Stop-loss orders can either be standard or guaranteed. The standard stop-loss order protects your trades against extreme loss, but know that they are bound to slippage if market price performance rises. In contrast, a guaranteed stop loss is more advanced with extra features, protecting your trade regardless of any changes in the stock markets.
Read about How to Invest in Stocks UK in our other guide.
Pros and Cons of Penny Stocks Trading
Trading penny stocks carries risks, and it is important that you understand it fully to decide whether it is an activity worth a try or not. To help you with your decision, here are the significant pros and cons of penny stocks trading.

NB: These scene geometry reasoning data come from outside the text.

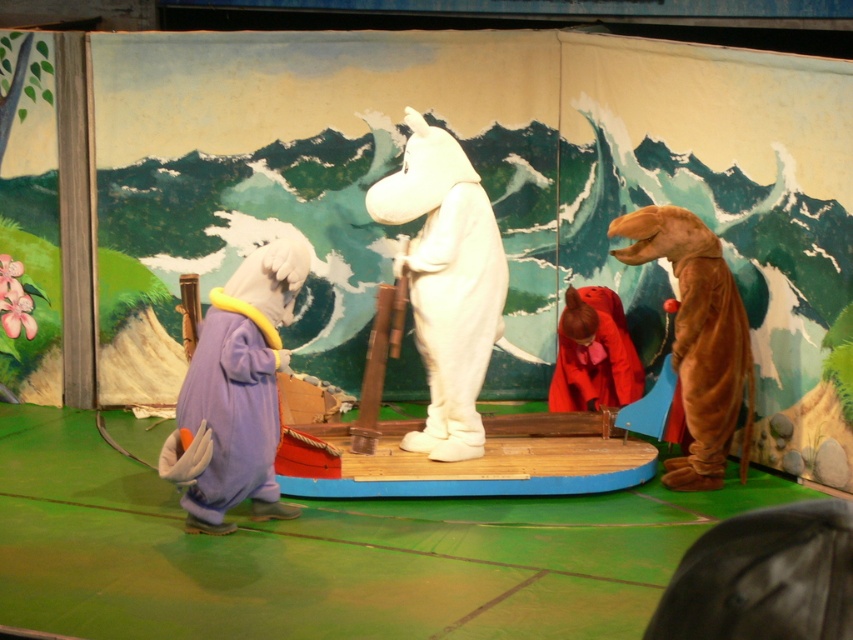
Is point (711, 301) more distant than point (604, 394)?

No, it is not.

I want to click on brown furry dinosaur at right, so click(698, 339).

Is white plush unicorn at center taller than purple plush elephant at left?

Yes.

Is point (451, 147) positioned in front of point (242, 465)?

No, it is behind (242, 465).

This screenshot has height=640, width=853. What are the coordinates of `white plush unicorn at center` in the screenshot? It's located at (445, 282).

Who is higher up, purple plush elephant at left or brown furry dinosaur at right?

brown furry dinosaur at right

Which is below, purple plush elephant at left or brown furry dinosaur at right?

purple plush elephant at left is lower down.

Identify the location of purple plush elephant at left. (236, 392).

- Low Prices: Penny stocks are priced very low, making them suitable choices for experienced investors willing to diversify their portfolios without worrying about spending a lot of money.
- Growth Opportunity: Since penny stocks trading lets you invest at low costs, it has attracted new companies to join the venture. By choosing a new or upcoming company, you are creating a growth opportunity. However, without conducting due diligence, heading to the top can be an uphill climb.
- Thrilling: Investors with high-risk tolerance will enjoy penny stock trading since their share prices frequently change over short periods. The price changes are perfect to be taken advantage of and make good profits.
- Trade with different strategies: Penny stocks are highly volatile assets, and while you can trade them physically, it’s also traded as CFDs globally. This gives you the platform to try different strategies like day trading and scalping.
- Highly volatile markets and low liquidity puts penny stocks trading at high risk.
- Companies that host penny stocks rarely pay dividends. All the profits made are reinvested in their business for growth.
- Limited number of top-tier brokers offer access to penny stocks.
Conclusion
Penny stock investing is not the same as investing in traditional stocks, hence it requires a different approach and mindset. While investing in penny stocks can generate good income, it can also be disastrous and cost you money in losses.
In this case, it is essential to have a trading journal where you get to write down all your trading activities, including your moves and observations. It will be of great help for you in the future when creating strategies and can also be valuable when exploring how to trade options. You most likely won’t repeat the same mistake twice.
I was first introduced to trading penny stocks when a brother made of around $2000 trading penny stocks! I started to learn this and at this time by trading the cheapest stocks on the market, I am able invest small amounts of money and see huge returns. Don’t be afraid, guys! A lot of beginner traders start their trading journey with penny stocks.